**TEXTO DE LEITURA**
-*-
Consumimos os caracteres tipográficos
em grandes quantidades.
Na maior parte do planeta,
é totalmente inevitável.
Mas são poucos
os que se preocupam em saber
de onde surgiu
um determinado tipo de letra,
ou quando, ou quem a inventou,
se, de facto, houve alguma
intervenção humana na sua criação,
se apenas não se materializou
a partir do éter do "software".
Mas eu tenho de me preocupar
com estas coisas.
É o meu trabalho.
Eu sou uma das poucas pessoas
que fica mesmo irritada
pelo mau espaçamento do T e do E
que podem ver ali.
Tenho de tirar este slide daqui.
Não consigo suportá-lo.
Nem eu nem o Chris.
Pronto. Óptimo.
A minha palestra é sobre a ligação
entre a tecnologia
e o desenho de caracteres.
A tecnologia mudou várias vezes
desde que comecei a trabalhar:
fotos, digital, computador, ecrã, web.
Tive de sobreviver a essas mudanças
e tentar compreender
as suas implicações
no meu trabalho de conceção.
Este slide é sobre os efeitos
das ferramentas na forma.
As duas letras, os dois K,
aquele à vossa esquerda,
— à minha direita — é moderno,
criado num computador.
As linhas rectas são
completamente direitas
As curvas têm aquela suavidade matemática
imposta pela fórmula Bézier.
-*-
**TAREFA 1**
Responda a estas três perguntas sobre o texto acerca de tipografia:
(a) Que espaçamento deixa irritada a pessoa que fala?
(b) Qual é o tema da palestra?
(c) Que fórmula impõe a suavidade matemática às curvas do K moderno?
**TAREFA 2**
Resuma o texto acerca de tipografia em duas frases.
As linhas apresentadas a seguir provêm de outra fonte.

**INFORMAÇÃO APRESENTADA**
-*-
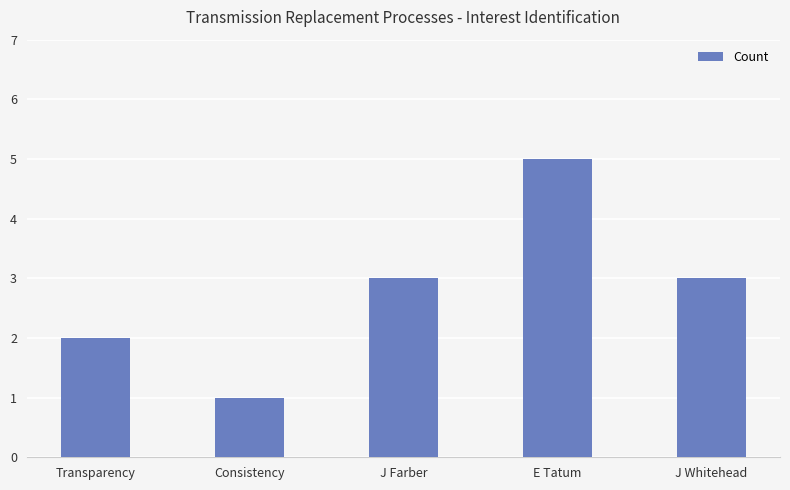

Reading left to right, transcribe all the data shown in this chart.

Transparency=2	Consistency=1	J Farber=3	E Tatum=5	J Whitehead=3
-*-
**RESPOSTA ESCRITA 1**
(a) O mau espaçamento do T e do E.
(b) A ligação entre a tecnologia e o desenho de caracteres.
(c) A fórmula Bézier.

**RESPOSTA ESCRITA 2**
Poucas pessoas se preocupam em saber de onde surgiu um tipo de letra, mas quem fala tem de se preocupar com isso, porque é o seu trabalho. A palestra trata da ligação entre a tecnologia e o desenho de caracteres, uma tecnologia que mudou várias vezes desde que começou a trabalhar e cujas implicações teve de tentar compreender.